One of our best judges, Paula Feroleto, had granted a TRO, later vacated, against Collins to stop him from printing the tax bills. Collins should have listened to wise counsel but I suspect he listens to no one but the man in the mirror.
I think that’s absolutely right. Someone will get a hold of the old bill and compare it to a revised bill, and make the argument that Collins tried to raise your taxes higher than necessary, and it took a judge to shut him down. On top of that, the cost of printing those bills during a pending lawsuit affecting them, was paid by you and me. I hardly think that “Six Sigma” principles were exercised in connection with that endeavor. Doesn’t seem too lean or efficient to me.
I have the sense that things are worse now than they were under Giambra. At least Giambra was an old-time pol, and even when he was wrong or being a prick, at least you had the sense that he was a political animal who knew how and when to listen and compromise. He knew that the legislature had a role to play in county government.
Now? This petty and too-expensive fighting over who gets to control 10% of a billion-dollar budget just underscores how useless this governmental entity as a whole has become. So, let’s revisit this:
‘Twas 2008, and the county was screwed
the people were not in a holiday mood.
The taxes, they said, were quite high, thanks, enough,
and people agreed that the times were quite tough.
On a floor called sixteen, a man crunched up some numbers
Six Sigma, he thought, would drag us out of our slumber.
Amid raises for managers, programs were cut.
The lawmakers’ charges, he’d always rebut.
In order to pay for his raises so steep,
the people’d fish money from pockets less deep.
Thanks to meltdowns and layoffs – economy dire,
taxpayers had little up there to admire.
But lawmakers thought they could do him one better
and changed his proposals – some letter by letter.
They cut all the raises, revived some dead funding,
and wondered, who died and made this guy the king?
On the floor of sixteen, Collins grew quite enraged,
and the comptroller soon had to become more engaged.
Explaining to Collins his budget was faulty,
but not using language one might think was too salty.
He told the lawmakers that they were wrong, too.
Their outlook was based on too blissful a view.
A budget like theirs, higher taxes required,
a result that really quite no one desired.
The leg passed its budget, some vetoes were used.
The leg overrode some, those cuts they refused.
Then from the Rath Building arose some weird chatter.
The People then wondered, “NOW, what was the matter?”
It seemed a dispute had arisen quite great,
as to which branch of power could set the tax rate.
The executive said, he’s the man with the pen,
while the leg thought that it could.

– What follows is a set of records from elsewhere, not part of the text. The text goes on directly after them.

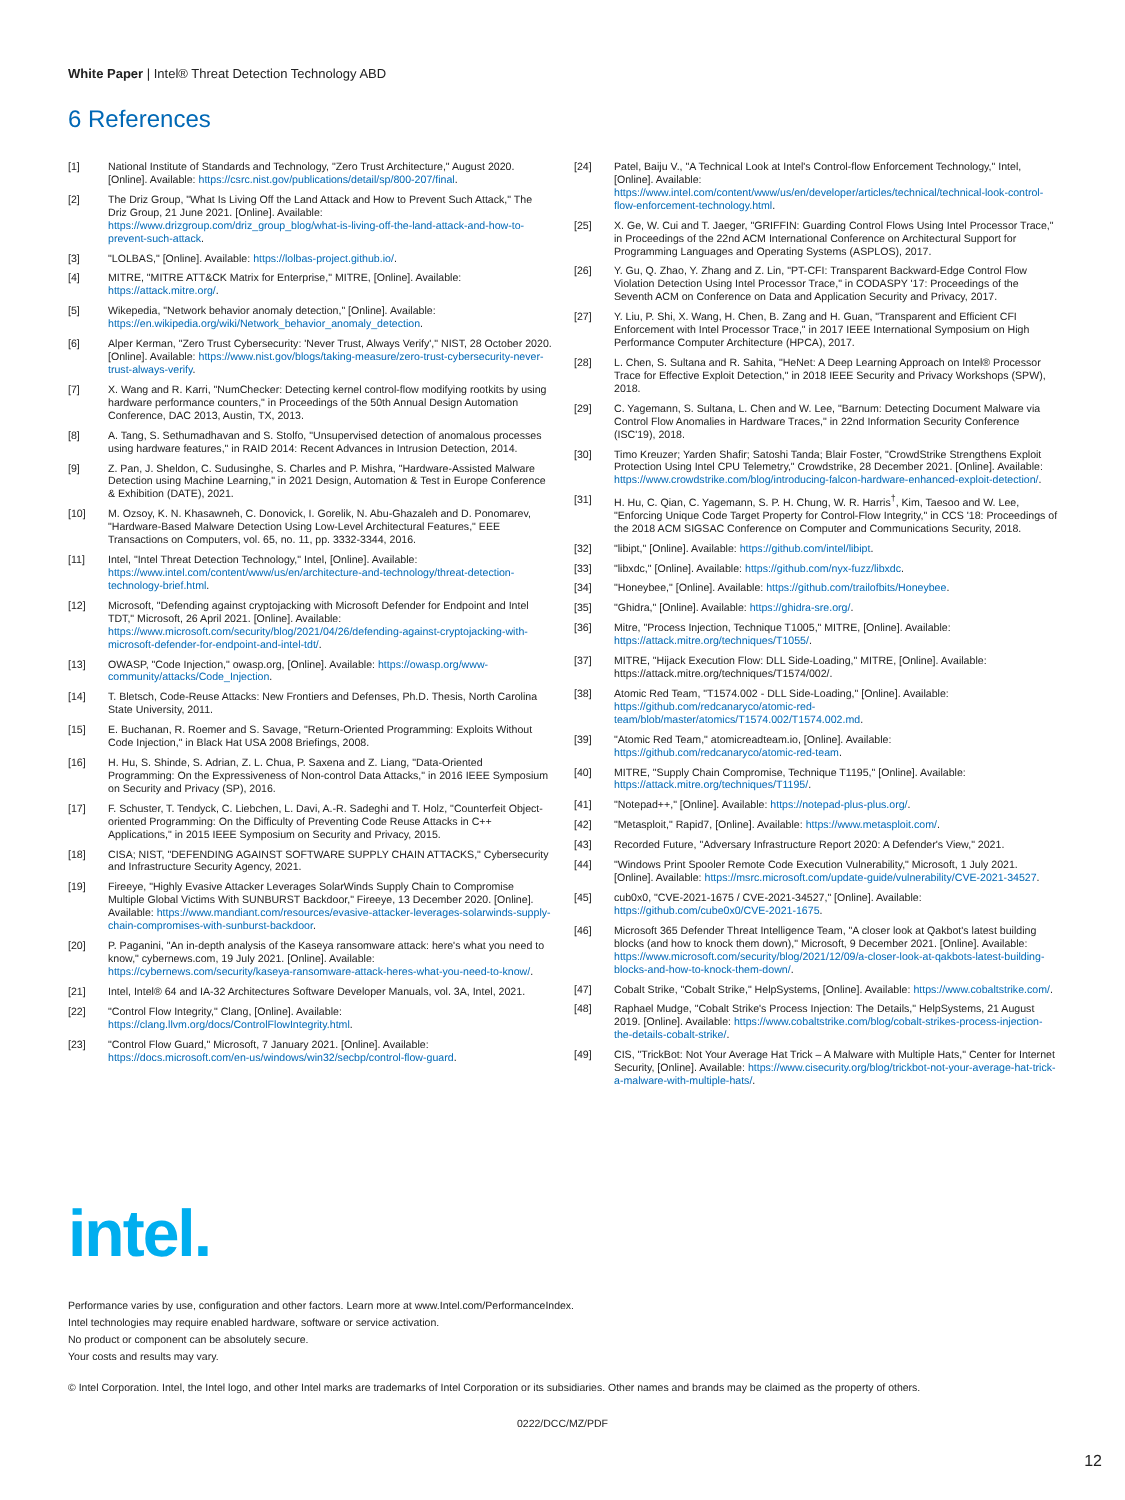White Paper | Intel® Threat Detection Technology ABD
6 References
[1] National Institute of Standards and Technology, "Zero Trust Architecture," August 2020. [Online]. Available: https://csrc.nist.gov/publications/detail/sp/800-207/final.
[2] The Driz Group, "What Is Living Off the Land Attack and How to Prevent Such Attack," The Driz Group, 21 June 2021. [Online]. Available: https://www.drizgroup.com/driz_group_blog/what-is-living-off-the-land-attack-and-how-to-prevent-such-attack.
[3] "LOLBAS," [Online]. Available: https://lolbas-project.github.io/.
[4] MITRE, "MITRE ATT&CK Matrix for Enterprise," MITRE, [Online]. Available: https://attack.mitre.org/.
[5] Wikepedia, "Network behavior anomaly detection," [Online]. Available: https://en.wikipedia.org/wiki/Network_behavior_anomaly_detection.
[6] Alper Kerman, "Zero Trust Cybersecurity: 'Never Trust, Always Verify'," NIST, 28 October 2020. [Online]. Available: https://www.nist.gov/blogs/taking-measure/zero-trust-cybersecurity-never-trust-always-verify.
[7] X. Wang and R. Karri, "NumChecker: Detecting kernel control-flow modifying rootkits by using hardware performance counters," in Proceedings of the 50th Annual Design Automation Conference, DAC 2013, Austin, TX, 2013.
[8] A. Tang, S. Sethumadhavan and S. Stolfo, "Unsupervised detection of anomalous processes using hardware features," in RAID 2014: Recent Advances in Intrusion Detection, 2014.
[9] Z. Pan, J. Sheldon, C. Sudusinghe, S. Charles and P. Mishra, "Hardware-Assisted Malware Detection using Machine Learning," in 2021 Design, Automation & Test in Europe Conference & Exhibition (DATE), 2021.
[10] M. Ozsoy, K. N. Khasawneh, C. Donovick, I. Gorelik, N. Abu-Ghazaleh and D. Ponomarev, "Hardware-Based Malware Detection Using Low-Level Architectural Features," EEE Transactions on Computers, vol. 65, no. 11, pp. 3332-3344, 2016.
[11] Intel, "Intel Threat Detection Technology," Intel, [Online]. Available: https://www.intel.com/content/www/us/en/architecture-and-technology/threat-detection-technology-brief.html.
[12] Microsoft, "Defending against cryptojacking with Microsoft Defender for Endpoint and Intel TDT," Microsoft, 26 April 2021. [Online]. Available: https://www.microsoft.com/security/blog/2021/04/26/defending-against-cryptojacking-with-microsoft-defender-for-endpoint-and-intel-tdt/.
[13] OWASP, "Code Injection," owasp.org, [Online]. Available: https://owasp.org/www-community/attacks/Code_Injection.
[14] T. Bletsch, Code-Reuse Attacks: New Frontiers and Defenses, Ph.D. Thesis, North Carolina State University, 2011.
[15] E. Buchanan, R. Roemer and S. Savage, "Return-Oriented Programming: Exploits Without Code Injection," in Black Hat USA 2008 Briefings, 2008.
[16] H. Hu, S. Shinde, S. Adrian, Z. L. Chua, P. Saxena and Z. Liang, "Data-Oriented Programming: On the Expressiveness of Non-control Data Attacks," in 2016 IEEE Symposium on Security and Privacy (SP), 2016.
[17] F. Schuster, T. Tendyck, C. Liebchen, L. Davi, A.-R. Sadeghi and T. Holz, "Counterfeit Object-oriented Programming: On the Difficulty of Preventing Code Reuse Attacks in C++ Applications," in 2015 IEEE Symposium on Security and Privacy, 2015.
[18] CISA; NIST, "DEFENDING AGAINST SOFTWARE SUPPLY CHAIN ATTACKS," Cybersecurity and Infrastructure Security Agency, 2021.
[19] Fireeye, "Highly Evasive Attacker Leverages SolarWinds Supply Chain to Compromise Multiple Global Victims With SUNBURST Backdoor," Fireeye, 13 December 2020. [Online]. Available: https://www.mandiant.com/resources/evasive-attacker-leverages-solarwinds-supply-chain-compromises-with-sunburst-backdoor.
[20] P. Paganini, "An in-depth analysis of the Kaseya ransomware attack: here's what you need to know," cybernews.com, 19 July 2021. [Online]. Available: https://cybernews.com/security/kaseya-ransomware-attack-heres-what-you-need-to-know/.
[21] Intel, Intel® 64 and IA-32 Architectures Software Developer Manuals, vol. 3A, Intel, 2021.
[22] "Control Flow Integrity," Clang, [Online]. Available: https://clang.llvm.org/docs/ControlFlowIntegrity.html.
[23] "Control Flow Guard," Microsoft, 7 January 2021. [Online]. Available: https://docs.microsoft.com/en-us/windows/win32/secbp/control-flow-guard.
[24] Patel, Baiju V., "A Technical Look at Intel's Control-flow Enforcement Technology," Intel, [Online]. Available: https://www.intel.com/content/www/us/en/developer/articles/technical/technical-look-control-flow-enforcement-technology.html.
[25] X. Ge, W. Cui and T. Jaeger, "GRIFFIN: Guarding Control Flows Using Intel Processor Trace," in Proceedings of the 22nd ACM International Conference on Architectural Support for Programming Languages and Operating Systems (ASPLOS), 2017.
[26] Y. Gu, Q. Zhao, Y. Zhang and Z. Lin, "PT-CFI: Transparent Backward-Edge Control Flow Violation Detection Using Intel Processor Trace," in CODASPY '17: Proceedings of the Seventh ACM on Conference on Data and Application Security and Privacy, 2017.
[27] Y. Liu, P. Shi, X. Wang, H. Chen, B. Zang and H. Guan, "Transparent and Efficient CFI Enforcement with Intel Processor Trace," in 2017 IEEE International Symposium on High Performance Computer Architecture (HPCA), 2017.
[28] L. Chen, S. Sultana and R. Sahita, "HeNet: A Deep Learning Approach on Intel® Processor Trace for Effective Exploit Detection," in 2018 IEEE Security and Privacy Workshops (SPW), 2018.
[29] C. Yagemann, S. Sultana, L. Chen and W. Lee, "Barnum: Detecting Document Malware via Control Flow Anomalies in Hardware Traces," in 22nd Information Security Conference (ISC'19), 2018.
[30] Timo Kreuzer; Yarden Shafir; Satoshi Tanda; Blair Foster, "CrowdStrike Strengthens Exploit Protection Using Intel CPU Telemetry," Crowdstrike, 28 December 2021. [Online]. Available: https://www.crowdstrike.com/blog/introducing-falcon-hardware-enhanced-exploit-detection/.
[31] H. Hu, C. Qian, C. Yagemann, S. P. H. Chung, W. R. Harris<sup>†</sup>, Kim, Taesoo and W. Lee, "Enforcing Unique Code Target Property for Control-Flow Integrity," in CCS '18: Proceedings of the 2018 ACM SIGSAC Conference on Computer and Communications Security, 2018.
[32] "libipt," [Online]. Available: https://github.com/intel/libipt.
[33] "libxdc," [Online]. Available: https://github.com/nyx-fuzz/libxdc.
[34] "Honeybee," [Online]. Available: https://github.com/trailofbits/Honeybee.
[35] "Ghidra," [Online]. Available: https://ghidra-sre.org/.
[36] Mitre, "Process Injection, Technique T1005," MITRE, [Online]. Available: https://attack.mitre.org/techniques/T1055/.
[37] MITRE, "Hijack Execution Flow: DLL Side-Loading," MITRE, [Online]. Available: https://attack.mitre.org/techniques/T1574/002/.
[38] Atomic Red Team, "T1574.002 - DLL Side-Loading," [Online]. Available: https://github.com/redcanaryco/atomic-red-team/blob/master/atomics/T1574.002/T1574.002.md.
[39] "Atomic Red Team," atomicreadteam.io, [Online]. Available: https://github.com/redcanaryco/atomic-red-team.
[40] MITRE, "Supply Chain Compromise, Technique T1195," [Online]. Available: https://attack.mitre.org/techniques/T1195/.
[41] "Notepad++," [Online]. Available: https://notepad-plus-plus.org/.
[42] "Metasploit," Rapid7, [Online]. Available: https://www.metasploit.com/.
[43] Recorded Future, "Adversary Infrastructure Report 2020: A Defender's View," 2021.
[44] "Windows Print Spooler Remote Code Execution Vulnerability," Microsoft, 1 July 2021. [Online]. Available: https://msrc.microsoft.com/update-guide/vulnerability/CVE-2021-34527.
[45] cub0x0, "CVE-2021-1675 / CVE-2021-34527," [Online]. Available: https://github.com/cube0x0/CVE-2021-1675.
[46] Microsoft 365 Defender Threat Intelligence Team, "A closer look at Qakbot's latest building blocks (and how to knock them down)," Microsoft, 9 December 2021. [Online]. Available: https://www.microsoft.com/security/blog/2021/12/09/a-closer-look-at-qakbots-latest-building-blocks-and-how-to-knock-them-down/.
[47] Cobalt Strike, "Cobalt Strike," HelpSystems, [Online]. Available: https://www.cobaltstrike.com/.
[48] Raphael Mudge, "Cobalt Strike's Process Injection: The Details," HelpSystems, 21 August 2019. [Online]. Available: https://www.cobaltstrike.com/blog/cobalt-strikes-process-injection-the-details-cobalt-strike/.
[49] CIS, "TrickBot: Not Your Average Hat Trick – A Malware with Multiple Hats," Center for Internet Security, [Online]. Available: https://www.cisecurity.org/blog/trickbot-not-your-average-hat-trick-a-malware-with-multiple-hats/.
intel.
Performance varies by use, configuration and other factors. Learn more at www.Intel.com/PerformanceIndex.
Intel technologies may require enabled hardware, software or service activation.
No product or component can be absolutely secure.
Your costs and results may vary.
© Intel Corporation. Intel, the Intel logo, and other Intel marks are trademarks of Intel Corporation or its subsidiaries. Other names and brands may be claimed as the property of others.
0222/DCC/MZ/PDF
12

It told him, and then…
To court they all went, led by Lynn Marinelli.
against Collins and Green, (I saw her on the telly).
Judge Feroleto granted Lynn an injunction,
who argued that Collins had usurped a leg function.

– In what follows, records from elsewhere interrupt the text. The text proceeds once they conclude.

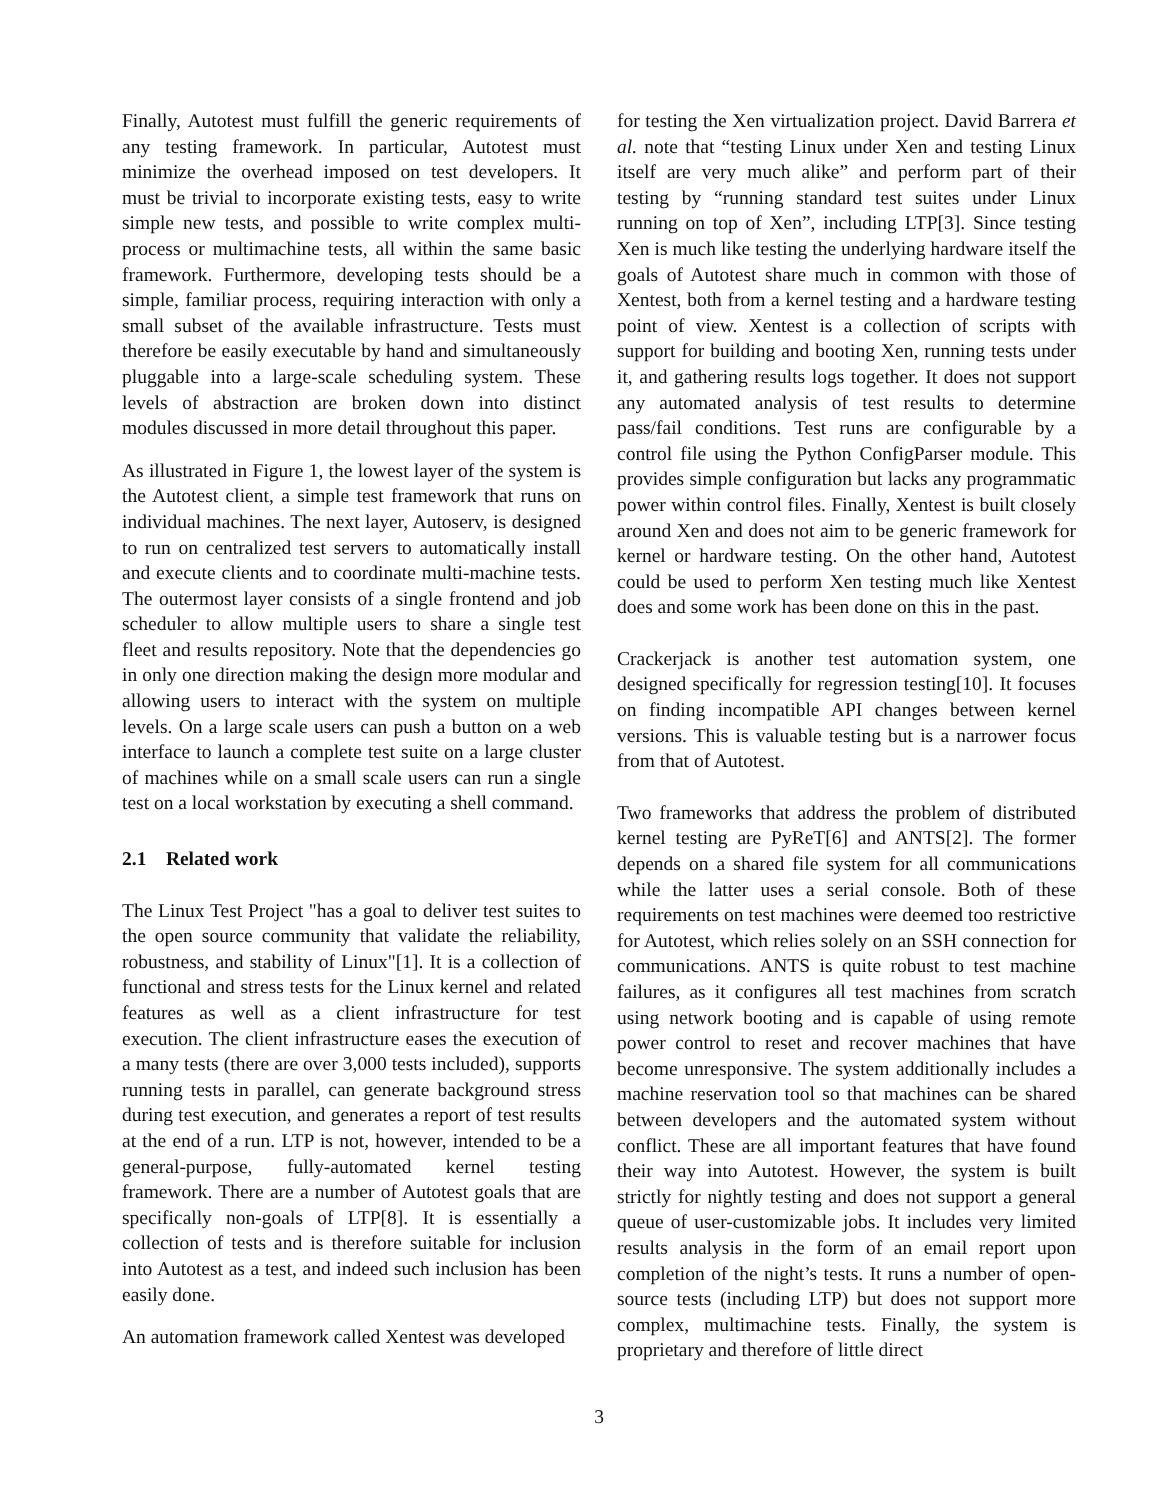Finally, Autotest must fulfill the generic requirements of any testing framework. In particular, Autotest must minimize the overhead imposed on test developers. It must be trivial to incorporate existing tests, easy to write simple new tests, and possible to write complex multi-process or multimachine tests, all within the same basic framework. Furthermore, developing tests should be a simple, familiar process, requiring interaction with only a small subset of the available infrastructure. Tests must therefore be easily executable by hand and simultaneously pluggable into a large-scale scheduling system. These levels of abstraction are broken down into distinct modules discussed in more detail throughout this paper.
As illustrated in Figure 1, the lowest layer of the system is the Autotest client, a simple test framework that runs on individual machines. The next layer, Autoserv, is designed to run on centralized test servers to automatically install and execute clients and to coordinate multi-machine tests. The outermost layer consists of a single frontend and job scheduler to allow multiple users to share a single test fleet and results repository. Note that the dependencies go in only one direction making the design more modular and allowing users to interact with the system on multiple levels. On a large scale users can push a button on a web interface to launch a complete test suite on a large cluster of machines while on a small scale users can run a single test on a local workstation by executing a shell command.
2.1 Related work
The Linux Test Project "has a goal to deliver test suites to the open source community that validate the reliability, robustness, and stability of Linux"[1]. It is a collection of functional and stress tests for the Linux kernel and related features as well as a client infrastructure for test execution. The client infrastructure eases the execution of a many tests (there are over 3,000 tests included), supports running tests in parallel, can generate background stress during test execution, and generates a report of test results at the end of a run. LTP is not, however, intended to be a general-purpose, fully-automated kernel testing framework. There are a number of Autotest goals that are specifically non-goals of LTP[8]. It is essentially a collection of tests and is therefore suitable for inclusion into Autotest as a test, and indeed such inclusion has been easily done.
An automation framework called Xentest was developed
for testing the Xen virtualization project. David Barrera et al. note that “testing Linux under Xen and testing Linux itself are very much alike” and perform part of their testing by “running standard test suites under Linux running on top of Xen”, including LTP[3]. Since testing Xen is much like testing the underlying hardware itself the goals of Autotest share much in common with those of Xentest, both from a kernel testing and a hardware testing point of view. Xentest is a collection of scripts with support for building and booting Xen, running tests under it, and gathering results logs together. It does not support any automated analysis of test results to determine pass/fail conditions. Test runs are configurable by a control file using the Python ConfigParser module. This provides simple configuration but lacks any programmatic power within control files. Finally, Xentest is built closely around Xen and does not aim to be generic framework for kernel or hardware testing. On the other hand, Autotest could be used to perform Xen testing much like Xentest does and some work has been done on this in the past.
Crackerjack is another test automation system, one designed specifically for regression testing[10]. It focuses on finding incompatible API changes between kernel versions. This is valuable testing but is a narrower focus from that of Autotest.
Two frameworks that address the problem of distributed kernel testing are PyReT[6] and ANTS[2]. The former depends on a shared file system for all communications while the latter uses a serial console. Both of these requirements on test machines were deemed too restrictive for Autotest, which relies solely on an SSH connection for communications. ANTS is quite robust to test machine failures, as it configures all test machines from scratch using network booting and is capable of using remote power control to reset and recover machines that have become unresponsive. The system additionally includes a machine reservation tool so that machines can be shared between developers and the automated system without conflict. These are all important features that have found their way into Autotest. However, the system is built strictly for nightly testing and does not support a general queue of user-customizable jobs. It includes very limited results analysis in the form of an email report upon completion of the night’s tests. It runs a number of open-source tests (including LTP) but does not support more complex, multimachine tests. Finally, the system is proprietary and therefore of little direct
3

Then Judge Peradotto, the leg soon lamented,
ordered that Collins’ bills could be printed.
So from Springville to Amherst and then Lackawanna,
we’ll pay more for less stuff, sort of anti-nirvana.
So now a new judge said that Collins was wrong
and the battle in court, it will not be prolonged.
Your taxes this year will go just a bit higher,
but not nearly as much as Chris Collins desired.
When green and red budgets were part of existence,
we complained and cajoled, and put up some resistance.
the problems keep coming, they should all feel shame.
For now everything new can seem old again.